Set down each line of every entry below word for word, keeping the original spelling, punctuation, and line breaks.

RECORD SET »
# # # #

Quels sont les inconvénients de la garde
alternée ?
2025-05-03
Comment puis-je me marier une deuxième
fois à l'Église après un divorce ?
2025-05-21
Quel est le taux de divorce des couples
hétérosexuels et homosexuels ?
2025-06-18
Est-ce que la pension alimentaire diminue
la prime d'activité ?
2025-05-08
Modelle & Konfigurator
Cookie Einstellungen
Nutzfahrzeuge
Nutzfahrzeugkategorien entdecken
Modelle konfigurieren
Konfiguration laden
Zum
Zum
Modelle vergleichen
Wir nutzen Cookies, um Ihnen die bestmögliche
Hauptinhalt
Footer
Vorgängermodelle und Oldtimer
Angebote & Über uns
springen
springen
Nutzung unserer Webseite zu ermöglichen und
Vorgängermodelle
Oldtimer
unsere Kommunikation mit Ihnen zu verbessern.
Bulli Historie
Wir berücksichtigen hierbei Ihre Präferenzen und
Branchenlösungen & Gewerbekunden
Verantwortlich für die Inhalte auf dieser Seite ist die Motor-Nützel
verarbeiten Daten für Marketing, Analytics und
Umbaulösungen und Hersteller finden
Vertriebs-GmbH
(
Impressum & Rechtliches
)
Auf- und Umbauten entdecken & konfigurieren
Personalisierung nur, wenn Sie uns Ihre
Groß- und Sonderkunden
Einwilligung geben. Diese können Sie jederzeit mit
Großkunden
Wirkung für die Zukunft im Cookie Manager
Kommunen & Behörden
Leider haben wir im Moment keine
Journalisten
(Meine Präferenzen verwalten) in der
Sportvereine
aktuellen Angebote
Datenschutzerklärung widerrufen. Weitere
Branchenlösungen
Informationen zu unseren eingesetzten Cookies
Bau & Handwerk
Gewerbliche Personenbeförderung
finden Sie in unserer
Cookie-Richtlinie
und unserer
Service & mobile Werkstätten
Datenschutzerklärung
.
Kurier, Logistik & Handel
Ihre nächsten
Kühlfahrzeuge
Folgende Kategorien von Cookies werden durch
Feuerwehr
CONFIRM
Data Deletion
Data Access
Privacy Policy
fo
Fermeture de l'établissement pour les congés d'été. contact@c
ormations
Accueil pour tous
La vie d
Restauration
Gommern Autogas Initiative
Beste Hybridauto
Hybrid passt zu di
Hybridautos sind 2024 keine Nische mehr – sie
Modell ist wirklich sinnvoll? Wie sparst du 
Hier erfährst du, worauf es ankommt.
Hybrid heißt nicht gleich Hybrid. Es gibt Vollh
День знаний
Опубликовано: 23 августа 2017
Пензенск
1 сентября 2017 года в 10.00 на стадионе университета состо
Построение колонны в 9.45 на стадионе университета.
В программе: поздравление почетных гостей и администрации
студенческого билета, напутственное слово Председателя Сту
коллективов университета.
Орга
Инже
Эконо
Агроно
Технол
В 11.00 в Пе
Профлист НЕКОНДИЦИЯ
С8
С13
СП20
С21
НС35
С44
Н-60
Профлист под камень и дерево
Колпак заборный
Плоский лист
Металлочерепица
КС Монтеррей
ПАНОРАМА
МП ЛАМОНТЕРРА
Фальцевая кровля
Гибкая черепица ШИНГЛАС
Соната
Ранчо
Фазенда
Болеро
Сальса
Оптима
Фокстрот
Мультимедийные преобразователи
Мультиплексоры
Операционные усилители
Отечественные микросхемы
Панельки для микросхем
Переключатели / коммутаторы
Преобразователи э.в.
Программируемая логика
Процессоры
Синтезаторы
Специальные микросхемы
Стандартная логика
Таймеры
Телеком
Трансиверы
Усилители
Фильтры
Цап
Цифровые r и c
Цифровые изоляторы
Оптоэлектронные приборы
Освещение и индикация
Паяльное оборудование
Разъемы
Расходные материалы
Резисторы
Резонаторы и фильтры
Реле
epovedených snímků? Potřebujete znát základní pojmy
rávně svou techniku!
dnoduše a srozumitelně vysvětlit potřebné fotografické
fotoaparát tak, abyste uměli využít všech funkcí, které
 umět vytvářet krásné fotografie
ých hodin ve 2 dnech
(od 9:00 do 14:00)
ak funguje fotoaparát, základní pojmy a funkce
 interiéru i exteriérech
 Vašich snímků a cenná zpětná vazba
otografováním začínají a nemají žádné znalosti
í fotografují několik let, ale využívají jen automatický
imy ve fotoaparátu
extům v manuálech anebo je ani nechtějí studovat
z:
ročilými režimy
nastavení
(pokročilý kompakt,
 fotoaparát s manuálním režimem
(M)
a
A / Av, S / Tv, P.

# # # #

ANSWER SPACE »
Quels sont les inconvénients de la garde
alternée ?
2025-05-03
Comment puis-je me marier une deuxième
fois à l'Église après un divorce ?
2025-05-21
Quel est le taux de divorce des couples
hétérosexuels et homosexuels ?
2025-06-18
Est-ce que la pension alimentaire diminue
la prime d'activité ?
2025-05-08
Modelle & Konfigurator
Cookie Einstellungen
Nutzfahrzeuge
Nutzfahrzeugkategorien entdecken
Modelle konfigurieren
Konfiguration laden
Zum
Zum
Modelle vergleichen
Wir nutzen Cookies, um Ihnen die bestmögliche
Hauptinhalt
Footer
Vorgängermodelle und Oldtimer
Angebote & Über uns
springen
springen
Nutzung unserer Webseite zu ermöglichen und
Vorgängermodelle
Oldtimer
unsere Kommunikation mit Ihnen zu verbessern.
Bulli Historie
Wir berücksichtigen hierbei Ihre Präferenzen und
Branchenlösungen & Gewerbekunden
Verantwortlich für die Inhalte auf dieser Seite ist die Motor-Nützel
verarbeiten Daten für Marketing, Analytics und
Umbaulösungen und Hersteller finden
Vertriebs-GmbH
(
Impressum & Rechtliches
)
Auf- und Umbauten entdecken & konfigurieren
Personalisierung nur, wenn Sie uns Ihre
Groß- und Sonderkunden
Einwilligung geben. Diese können Sie jederzeit mit
Großkunden
Wirkung für die Zukunft im Cookie Manager
Kommunen & Behörden
Leider haben wir im Moment keine
Journalisten
(Meine Präferenzen verwalten) in der
Sportvereine
aktuellen Angebote
Datenschutzerklärung widerrufen. Weitere
Branchenlösungen
Informationen zu unseren eingesetzten Cookies
Bau & Handwerk
Gewerbliche Personenbeförderung
finden Sie in unserer
Cookie-Richtlinie
und unserer
Service & mobile Werkstätten
Datenschutzerklärung
.
Kurier, Logistik & Handel
Ihre nächsten
Kühlfahrzeuge
Folgende Kategorien von Cookies werden durch
Feuerwehr
CONFIRM
Data Deletion
Data Access
Privacy Policy
fo
Fermeture de l'établissement pour les congés d'été. contact@c
ormations
Accueil pour tous
La vie d
Restauration
Gommern Autogas Initiative
Beste Hybridauto
Hybrid passt zu di
Hybridautos sind 2024 keine Nische mehr – sie
Modell ist wirklich sinnvoll? Wie sparst du 
Hier erfährst du, worauf es ankommt.
Hybrid heißt nicht gleich Hybrid. Es gibt Vollh
День знаний
Опубликовано: 23 августа 2017
Пензенск
1 сентября 2017 года в 10.00 на стадионе университета состо
Построение колонны в 9.45 на стадионе университета.
В программе: поздравление почетных гостей и администрации
студенческого билета, напутственное слово Председателя Сту
коллективов университета.
Орга
Инже
Эконо
Агроно
Технол
В 11.00 в Пе
Профлист НЕКОНДИЦИЯ
С8
С13
СП20
С21
НС35
С44
Н-60
Профлист под камень и дерево
Колпак заборный
Плоский лист
Металлочерепица
КС Монтеррей
ПАНОРАМА
МП ЛАМОНТЕРРА
Фальцевая кровля
Гибкая черепица ШИНГЛАС
Соната
Ранчо
Фазенда
Болеро
Сальса
Оптима
Фокстрот
Мультимедийные преобразователи
Мультиплексоры
Операционные усилители
Отечественные микросхемы
Панельки для микросхем
Переключатели / коммутаторы
Преобразователи э.в.
Программируемая логика
Процессоры
Синтезаторы
Специальные микросхемы
Стандартная логика
Таймеры
Телеком
Трансиверы
Усилители
Фильтры
Цап
Цифровые r и c
Цифровые изоляторы
Оптоэлектронные приборы
Освещение и индикация
Паяльное оборудование
Разъемы
Расходные материалы
Резисторы
Резонаторы и фильтры
Реле
epovedených snímků? Potřebujete znát základní pojmy
rávně svou techniku!
dnoduše a srozumitelně vysvětlit potřebné fotografické
fotoaparát tak, abyste uměli využít všech funkcí, které
 umět vytvářet krásné fotografie
ých hodin ve 2 dnech
(od 9:00 do 14:00)
ak funguje fotoaparát, základní pojmy a funkce
 interiéru i exteriérech
 Vašich snímků a cenná zpětná vazba
otografováním začínají a nemají žádné znalosti
í fotografují několik let, ale využívají jen automatický
imy ve fotoaparátu
extům v manuálech anebo je ani nechtějí studovat
z:
ročilými režimy
nastavení
(pokročilý kompakt,
 fotoaparát s manuálním režimem
(M)
a
A / Av, S / Tv, P.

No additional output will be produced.